The Hoosier tenderloin is the breaded pork tenderloin wearing Indiana's own name for itself, and the name is the point of this entry rather than the engineering. "Hoosier" is what Indianans call themselves, and attaching it to the tenderloin marks the sandwich as a state possession the way "po' boy" belongs to New Orleans or "beef on weck" to Buffalo. The pounded, breaded, fried pork cutlet that overhangs its bun by inches is the same object under either label. What the Hoosier name carries is ownership: this is the sandwich Indiana points to, served at supper clubs, county fairs, drive-ins, and small-town diners across the state as a default lunch rather than a novelty, and the local term signals that belonging more than it describes a different build.
The craft worth noting here is where the sandwich actually lives, because that is what the regional name encodes. This is a tavern and diner sandwich first, made to a familiar template by cooks who do not need a recipe: a pork loin cutlet beaten thin and wide, breaded into a craggy shell, fried hard, and dropped onto a small soft bun it dwarfs on every side. The bun is a handle and a center bite, not a structural partner, and the build openly concedes the bread is outmatched. Dressed with the cold sharp basics, pickle, mustard, raw onion, lettuce, it is eaten by working in from the overhang toward the part that is technically a sandwich. In Indiana this is unremarkable, which is exactly the condition a true regional specialty depends on: it is interesting elsewhere precisely because at home it is ordinary.
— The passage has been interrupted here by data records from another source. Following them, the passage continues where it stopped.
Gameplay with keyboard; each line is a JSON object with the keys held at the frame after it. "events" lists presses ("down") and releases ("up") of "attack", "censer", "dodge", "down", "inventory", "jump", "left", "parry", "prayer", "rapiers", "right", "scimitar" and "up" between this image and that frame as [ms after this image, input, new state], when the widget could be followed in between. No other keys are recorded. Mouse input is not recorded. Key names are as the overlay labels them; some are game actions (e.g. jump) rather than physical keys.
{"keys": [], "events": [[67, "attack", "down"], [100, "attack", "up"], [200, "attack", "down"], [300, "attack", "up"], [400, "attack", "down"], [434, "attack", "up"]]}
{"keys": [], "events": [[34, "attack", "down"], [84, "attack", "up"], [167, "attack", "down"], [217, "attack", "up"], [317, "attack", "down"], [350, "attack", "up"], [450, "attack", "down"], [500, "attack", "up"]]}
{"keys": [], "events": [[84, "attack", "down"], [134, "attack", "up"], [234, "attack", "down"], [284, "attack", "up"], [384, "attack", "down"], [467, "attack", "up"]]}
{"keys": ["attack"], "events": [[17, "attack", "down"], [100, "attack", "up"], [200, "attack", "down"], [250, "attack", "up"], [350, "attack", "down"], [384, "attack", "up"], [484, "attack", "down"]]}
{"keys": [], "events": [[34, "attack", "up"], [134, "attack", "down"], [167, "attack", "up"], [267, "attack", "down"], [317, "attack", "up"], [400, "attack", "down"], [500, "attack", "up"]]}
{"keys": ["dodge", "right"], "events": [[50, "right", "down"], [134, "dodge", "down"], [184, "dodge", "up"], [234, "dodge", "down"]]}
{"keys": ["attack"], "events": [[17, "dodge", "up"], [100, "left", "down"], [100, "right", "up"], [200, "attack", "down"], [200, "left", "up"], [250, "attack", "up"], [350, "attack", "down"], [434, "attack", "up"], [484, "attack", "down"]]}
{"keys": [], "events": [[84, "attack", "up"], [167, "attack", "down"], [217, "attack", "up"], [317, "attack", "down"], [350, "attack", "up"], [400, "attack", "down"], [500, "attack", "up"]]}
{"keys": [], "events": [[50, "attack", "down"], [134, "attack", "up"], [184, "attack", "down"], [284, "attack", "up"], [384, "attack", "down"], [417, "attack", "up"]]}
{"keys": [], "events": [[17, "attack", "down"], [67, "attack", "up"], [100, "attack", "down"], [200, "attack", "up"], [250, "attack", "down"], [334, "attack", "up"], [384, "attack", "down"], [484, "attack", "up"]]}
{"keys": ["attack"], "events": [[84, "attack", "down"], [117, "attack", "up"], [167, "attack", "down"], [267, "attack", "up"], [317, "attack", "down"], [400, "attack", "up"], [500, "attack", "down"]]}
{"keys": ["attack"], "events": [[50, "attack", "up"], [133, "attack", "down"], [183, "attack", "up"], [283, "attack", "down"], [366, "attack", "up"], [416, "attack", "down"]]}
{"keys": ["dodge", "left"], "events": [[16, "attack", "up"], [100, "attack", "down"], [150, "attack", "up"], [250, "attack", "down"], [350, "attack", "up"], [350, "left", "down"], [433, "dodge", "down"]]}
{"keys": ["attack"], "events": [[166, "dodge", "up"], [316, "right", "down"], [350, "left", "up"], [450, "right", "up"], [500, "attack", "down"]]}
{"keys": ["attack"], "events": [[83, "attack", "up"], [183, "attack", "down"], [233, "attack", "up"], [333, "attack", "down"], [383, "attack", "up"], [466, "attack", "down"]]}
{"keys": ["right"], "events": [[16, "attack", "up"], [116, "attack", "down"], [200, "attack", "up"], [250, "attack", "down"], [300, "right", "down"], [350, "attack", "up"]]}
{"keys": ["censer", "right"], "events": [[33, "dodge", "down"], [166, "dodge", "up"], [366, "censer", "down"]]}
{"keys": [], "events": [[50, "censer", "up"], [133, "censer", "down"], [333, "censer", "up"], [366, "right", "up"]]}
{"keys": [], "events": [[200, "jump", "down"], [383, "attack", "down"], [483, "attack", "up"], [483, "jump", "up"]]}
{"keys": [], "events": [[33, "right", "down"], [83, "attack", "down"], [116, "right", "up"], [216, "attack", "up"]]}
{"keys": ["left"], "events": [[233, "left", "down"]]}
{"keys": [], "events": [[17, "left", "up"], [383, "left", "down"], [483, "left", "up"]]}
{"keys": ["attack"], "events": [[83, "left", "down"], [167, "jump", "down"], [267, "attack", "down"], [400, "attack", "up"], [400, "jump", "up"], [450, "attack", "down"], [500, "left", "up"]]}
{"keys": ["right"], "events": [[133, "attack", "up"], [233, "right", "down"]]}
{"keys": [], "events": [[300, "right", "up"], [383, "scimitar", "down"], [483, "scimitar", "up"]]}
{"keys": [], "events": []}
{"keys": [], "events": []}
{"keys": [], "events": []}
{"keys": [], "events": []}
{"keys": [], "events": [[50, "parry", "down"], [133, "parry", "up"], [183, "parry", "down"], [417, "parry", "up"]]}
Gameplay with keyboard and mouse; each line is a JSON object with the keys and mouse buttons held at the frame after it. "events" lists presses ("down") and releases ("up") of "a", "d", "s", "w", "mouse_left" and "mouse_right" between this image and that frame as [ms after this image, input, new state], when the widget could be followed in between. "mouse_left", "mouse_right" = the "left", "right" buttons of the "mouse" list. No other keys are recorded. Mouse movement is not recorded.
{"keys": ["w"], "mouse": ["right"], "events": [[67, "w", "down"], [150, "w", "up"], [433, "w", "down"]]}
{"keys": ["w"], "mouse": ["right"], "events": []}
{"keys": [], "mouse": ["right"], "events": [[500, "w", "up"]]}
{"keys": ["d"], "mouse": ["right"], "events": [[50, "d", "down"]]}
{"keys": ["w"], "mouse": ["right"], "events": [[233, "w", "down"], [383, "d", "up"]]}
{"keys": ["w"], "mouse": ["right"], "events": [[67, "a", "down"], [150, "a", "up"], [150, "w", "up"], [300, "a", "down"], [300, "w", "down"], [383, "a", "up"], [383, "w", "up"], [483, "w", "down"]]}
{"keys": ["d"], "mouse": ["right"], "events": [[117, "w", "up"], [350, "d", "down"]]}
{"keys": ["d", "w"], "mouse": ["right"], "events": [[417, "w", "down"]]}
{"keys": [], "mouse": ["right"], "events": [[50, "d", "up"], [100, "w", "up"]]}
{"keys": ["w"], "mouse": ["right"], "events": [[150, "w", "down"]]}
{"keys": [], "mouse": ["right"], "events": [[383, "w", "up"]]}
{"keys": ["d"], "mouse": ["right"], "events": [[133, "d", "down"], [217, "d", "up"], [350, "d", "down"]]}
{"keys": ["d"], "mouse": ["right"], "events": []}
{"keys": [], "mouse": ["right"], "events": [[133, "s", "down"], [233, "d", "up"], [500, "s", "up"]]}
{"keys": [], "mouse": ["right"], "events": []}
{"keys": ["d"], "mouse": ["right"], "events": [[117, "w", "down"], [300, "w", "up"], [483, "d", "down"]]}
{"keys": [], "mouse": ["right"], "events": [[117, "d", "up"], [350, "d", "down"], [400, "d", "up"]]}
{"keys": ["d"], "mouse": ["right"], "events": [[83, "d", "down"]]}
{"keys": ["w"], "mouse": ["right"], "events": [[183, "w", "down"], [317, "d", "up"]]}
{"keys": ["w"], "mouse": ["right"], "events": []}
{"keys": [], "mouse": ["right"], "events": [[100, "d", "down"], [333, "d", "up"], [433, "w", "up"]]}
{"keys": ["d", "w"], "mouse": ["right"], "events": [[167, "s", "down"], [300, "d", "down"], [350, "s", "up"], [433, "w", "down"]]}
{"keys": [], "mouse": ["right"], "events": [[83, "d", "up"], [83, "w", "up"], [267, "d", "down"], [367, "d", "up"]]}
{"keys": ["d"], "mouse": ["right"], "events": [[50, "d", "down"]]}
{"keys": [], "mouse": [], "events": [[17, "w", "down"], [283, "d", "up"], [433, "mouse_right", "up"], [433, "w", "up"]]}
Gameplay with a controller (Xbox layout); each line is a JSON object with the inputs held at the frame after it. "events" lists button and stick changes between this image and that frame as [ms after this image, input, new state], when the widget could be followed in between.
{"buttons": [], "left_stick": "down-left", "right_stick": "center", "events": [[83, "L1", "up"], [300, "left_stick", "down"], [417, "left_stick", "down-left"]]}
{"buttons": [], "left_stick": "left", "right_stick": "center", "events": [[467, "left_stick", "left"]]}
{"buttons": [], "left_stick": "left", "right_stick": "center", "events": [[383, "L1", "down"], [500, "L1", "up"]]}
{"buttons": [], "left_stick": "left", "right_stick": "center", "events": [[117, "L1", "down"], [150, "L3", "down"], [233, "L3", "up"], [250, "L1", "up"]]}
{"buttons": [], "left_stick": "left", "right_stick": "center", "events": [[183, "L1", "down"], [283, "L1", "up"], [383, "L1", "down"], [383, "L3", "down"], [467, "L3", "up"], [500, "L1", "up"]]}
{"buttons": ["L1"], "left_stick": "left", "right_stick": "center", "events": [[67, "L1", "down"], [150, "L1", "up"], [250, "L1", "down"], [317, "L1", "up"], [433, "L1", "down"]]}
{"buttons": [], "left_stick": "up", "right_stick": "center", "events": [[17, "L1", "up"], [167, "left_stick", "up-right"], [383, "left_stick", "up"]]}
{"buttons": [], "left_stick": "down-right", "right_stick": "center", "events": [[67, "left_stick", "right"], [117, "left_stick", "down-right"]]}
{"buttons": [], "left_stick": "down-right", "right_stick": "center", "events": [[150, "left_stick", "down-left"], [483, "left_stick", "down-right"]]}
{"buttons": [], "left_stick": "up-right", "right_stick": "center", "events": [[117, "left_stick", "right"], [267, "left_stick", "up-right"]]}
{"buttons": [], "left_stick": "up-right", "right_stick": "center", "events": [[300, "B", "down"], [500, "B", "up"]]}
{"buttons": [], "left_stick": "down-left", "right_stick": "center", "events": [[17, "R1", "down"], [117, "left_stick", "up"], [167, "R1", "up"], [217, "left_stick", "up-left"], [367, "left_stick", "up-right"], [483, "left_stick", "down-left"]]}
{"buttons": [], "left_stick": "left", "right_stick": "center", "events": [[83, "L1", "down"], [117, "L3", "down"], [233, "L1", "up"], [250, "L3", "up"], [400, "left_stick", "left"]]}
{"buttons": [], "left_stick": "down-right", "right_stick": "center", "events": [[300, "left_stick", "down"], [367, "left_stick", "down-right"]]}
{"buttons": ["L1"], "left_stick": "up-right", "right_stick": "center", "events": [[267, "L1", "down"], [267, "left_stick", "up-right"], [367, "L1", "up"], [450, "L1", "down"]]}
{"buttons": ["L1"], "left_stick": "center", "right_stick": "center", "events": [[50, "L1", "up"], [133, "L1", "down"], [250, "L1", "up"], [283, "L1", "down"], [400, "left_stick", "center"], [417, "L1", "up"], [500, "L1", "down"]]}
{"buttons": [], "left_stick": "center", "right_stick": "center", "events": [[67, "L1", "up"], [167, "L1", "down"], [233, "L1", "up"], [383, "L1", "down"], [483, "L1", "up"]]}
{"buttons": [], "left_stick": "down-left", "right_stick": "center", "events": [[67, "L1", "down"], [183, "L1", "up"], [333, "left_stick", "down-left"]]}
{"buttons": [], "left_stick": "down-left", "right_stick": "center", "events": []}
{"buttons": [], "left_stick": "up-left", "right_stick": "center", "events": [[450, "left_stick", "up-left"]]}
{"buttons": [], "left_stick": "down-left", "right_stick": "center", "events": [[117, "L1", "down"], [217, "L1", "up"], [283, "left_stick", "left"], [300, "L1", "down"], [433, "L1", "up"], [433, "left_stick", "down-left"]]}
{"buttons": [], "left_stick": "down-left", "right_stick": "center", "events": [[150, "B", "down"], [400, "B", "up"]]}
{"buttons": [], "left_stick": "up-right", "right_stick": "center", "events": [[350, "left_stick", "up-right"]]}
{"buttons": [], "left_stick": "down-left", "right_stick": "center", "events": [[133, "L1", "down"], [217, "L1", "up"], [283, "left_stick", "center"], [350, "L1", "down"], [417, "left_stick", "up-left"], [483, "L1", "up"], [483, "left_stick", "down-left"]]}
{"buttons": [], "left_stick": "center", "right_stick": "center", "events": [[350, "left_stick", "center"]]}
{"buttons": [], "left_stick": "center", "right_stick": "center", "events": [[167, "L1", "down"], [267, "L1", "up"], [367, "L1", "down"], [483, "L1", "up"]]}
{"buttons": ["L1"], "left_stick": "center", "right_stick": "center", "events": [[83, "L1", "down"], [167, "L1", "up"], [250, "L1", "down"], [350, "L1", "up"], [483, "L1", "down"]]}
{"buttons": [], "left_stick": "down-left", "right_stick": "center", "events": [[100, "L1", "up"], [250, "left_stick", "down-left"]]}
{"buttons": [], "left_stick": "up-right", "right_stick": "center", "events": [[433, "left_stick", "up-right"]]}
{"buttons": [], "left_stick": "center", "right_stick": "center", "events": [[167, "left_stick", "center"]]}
The variations are codified around the cut and the cook, not the name. The grilled version drops the breading for a leaner charred sandwich that eats completely differently; the cracker-crumb coating runs against the seasoned-flour coating as regional preference; the loaded build piles on cheese and the works while the oversized cutlet stays fixed. Those belong to the dense long tail of regional American specialties and each deserves its own article rather than being crowded in here.